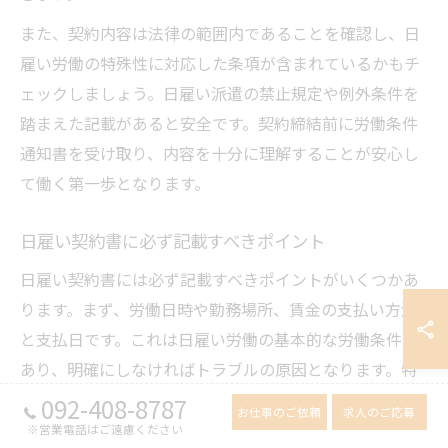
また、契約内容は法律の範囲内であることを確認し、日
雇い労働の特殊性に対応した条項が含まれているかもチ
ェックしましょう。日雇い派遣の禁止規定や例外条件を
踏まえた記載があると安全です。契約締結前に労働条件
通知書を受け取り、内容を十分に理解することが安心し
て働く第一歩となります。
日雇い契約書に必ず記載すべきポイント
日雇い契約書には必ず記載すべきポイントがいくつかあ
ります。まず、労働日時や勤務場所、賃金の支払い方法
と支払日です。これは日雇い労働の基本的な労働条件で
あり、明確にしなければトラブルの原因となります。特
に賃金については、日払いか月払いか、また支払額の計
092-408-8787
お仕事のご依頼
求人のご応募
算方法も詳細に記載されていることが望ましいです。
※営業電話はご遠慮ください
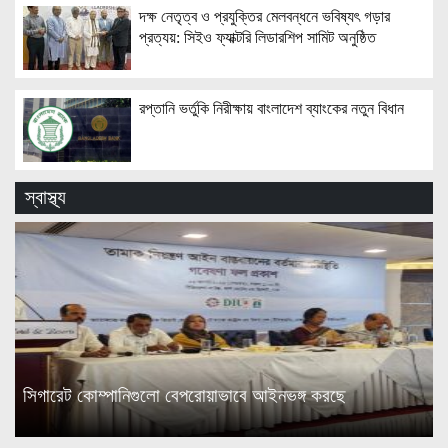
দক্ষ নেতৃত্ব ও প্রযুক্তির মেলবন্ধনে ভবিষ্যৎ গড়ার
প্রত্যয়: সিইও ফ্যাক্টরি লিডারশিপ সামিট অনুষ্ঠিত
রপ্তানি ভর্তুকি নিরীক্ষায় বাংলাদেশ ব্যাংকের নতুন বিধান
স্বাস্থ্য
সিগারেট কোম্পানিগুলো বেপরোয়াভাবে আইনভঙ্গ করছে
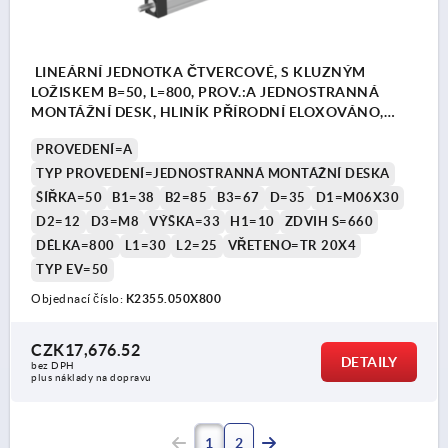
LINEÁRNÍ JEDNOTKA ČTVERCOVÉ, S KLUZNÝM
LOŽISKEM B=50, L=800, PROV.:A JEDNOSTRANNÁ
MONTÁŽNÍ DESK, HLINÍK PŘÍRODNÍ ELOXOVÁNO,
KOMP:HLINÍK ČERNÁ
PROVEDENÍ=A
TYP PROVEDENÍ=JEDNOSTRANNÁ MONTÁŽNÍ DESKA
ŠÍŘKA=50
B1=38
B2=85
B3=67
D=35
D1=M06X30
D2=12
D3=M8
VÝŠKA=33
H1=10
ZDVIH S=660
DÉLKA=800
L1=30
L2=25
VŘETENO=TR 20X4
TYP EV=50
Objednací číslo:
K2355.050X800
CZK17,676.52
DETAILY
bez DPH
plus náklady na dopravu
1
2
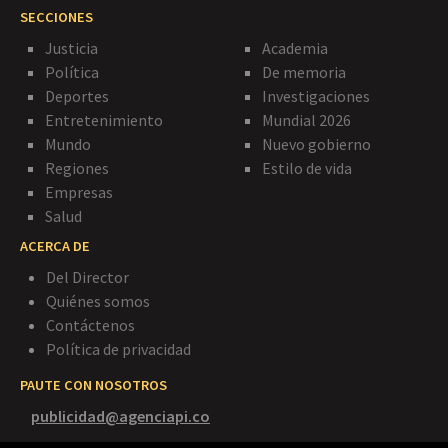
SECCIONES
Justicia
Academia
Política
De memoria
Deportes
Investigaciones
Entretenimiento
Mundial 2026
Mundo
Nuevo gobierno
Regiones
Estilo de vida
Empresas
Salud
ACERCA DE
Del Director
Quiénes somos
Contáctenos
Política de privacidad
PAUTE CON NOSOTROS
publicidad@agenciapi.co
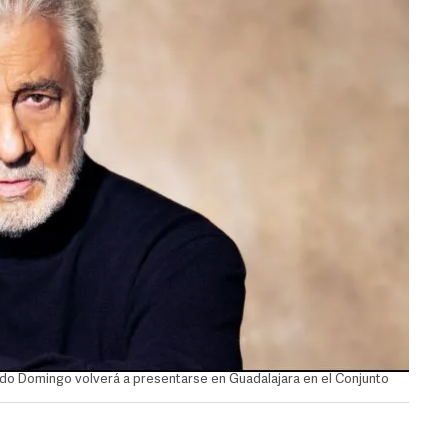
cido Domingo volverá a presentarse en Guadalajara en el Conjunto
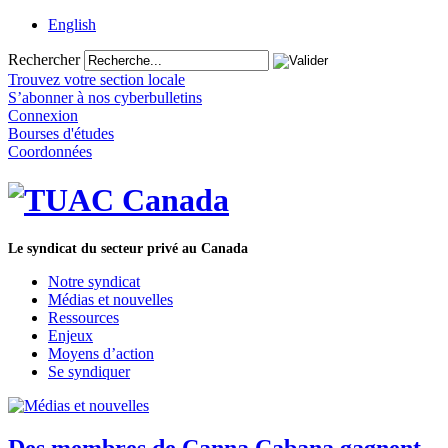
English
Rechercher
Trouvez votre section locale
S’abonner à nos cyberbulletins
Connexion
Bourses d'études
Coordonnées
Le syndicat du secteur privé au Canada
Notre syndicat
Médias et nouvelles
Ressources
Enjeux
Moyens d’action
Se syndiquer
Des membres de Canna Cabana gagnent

:: Assignment ::
None of the pictures should be reproduced; all other material above must be set down exactly.

:: Final answer ::
また、契約内容は法律の範囲内であることを確認し、日
雇い労働の特殊性に対応した条項が含まれているかもチ
ェックしましょう。日雇い派遣の禁止規定や例外条件を
踏まえた記載があると安全です。契約締結前に労働条件
通知書を受け取り、内容を十分に理解することが安心し
て働く第一歩となります。
日雇い契約書に必ず記載すべきポイント
日雇い契約書には必ず記載すべきポイントがいくつかあ
ります。まず、労働日時や勤務場所、賃金の支払い方法
と支払日です。これは日雇い労働の基本的な労働条件で
あり、明確にしなければトラブルの原因となります。特
に賃金については、日払いか月払いか、また支払額の計
092-408-8787
お仕事のご依頼
求人のご応募
算方法も詳細に記載されていることが望ましいです。
※営業電話はご遠慮ください
দক্ষ নেতৃত্ব ও প্রযুক্তির মেলবন্ধনে ভবিষ্যৎ গড়ার
প্রত্যয়: সিইও ফ্যাক্টরি লিডারশিপ সামিট অনুষ্ঠিত
রপ্তানি ভর্তুকি নিরীক্ষায় বাংলাদেশ ব্যাংকের নতুন বিধান
স্বাস্থ্য
সিগারেট কোম্পানিগুলো বেপরোয়াভাবে আইনভঙ্গ করছে
LINEÁRNÍ JEDNOTKA ČTVERCOVÉ, S KLUZNÝM
LOŽISKEM B=50, L=800, PROV.:A JEDNOSTRANNÁ
MONTÁŽNÍ DESK, HLINÍK PŘÍRODNÍ ELOXOVÁNO,
KOMP:HLINÍK ČERNÁ
PROVEDENÍ=A
TYP PROVEDENÍ=JEDNOSTRANNÁ MONTÁŽNÍ DESKA
ŠÍŘKA=50
B1=38
B2=85
B3=67
D=35
D1=M06X30
D2=12
D3=M8
VÝŠKA=33
H1=10
ZDVIH S=660
DÉLKA=800
L1=30
L2=25
VŘETENO=TR 20X4
TYP EV=50
Objednací číslo:
K2355.050X800
CZK17,676.52
DETAILY
bez DPH
plus náklady na dopravu
1
2
SECCIONES
Justicia
Academia
Política
De memoria
Deportes
Investigaciones
Entretenimiento
Mundial 2026
Mundo
Nuevo gobierno
Regiones
Estilo de vida
Empresas
Salud
ACERCA DE
Del Director
Quiénes somos
Contáctenos
Política de privacidad
PAUTE CON NOSOTROS
publicidad@agenciapi.co
cido Domingo volverá a presentarse en Guadalajara en el Conjunto
English
Rechercher
Trouvez votre section locale
S’abonner à nos cyberbulletins
Connexion
Bourses d'études
Coordonnées
Le syndicat du secteur privé au Canada
Notre syndicat
Médias et nouvelles
Ressources
Enjeux
Moyens d’action
Se syndiquer
Des membres de Canna Cabana gagnent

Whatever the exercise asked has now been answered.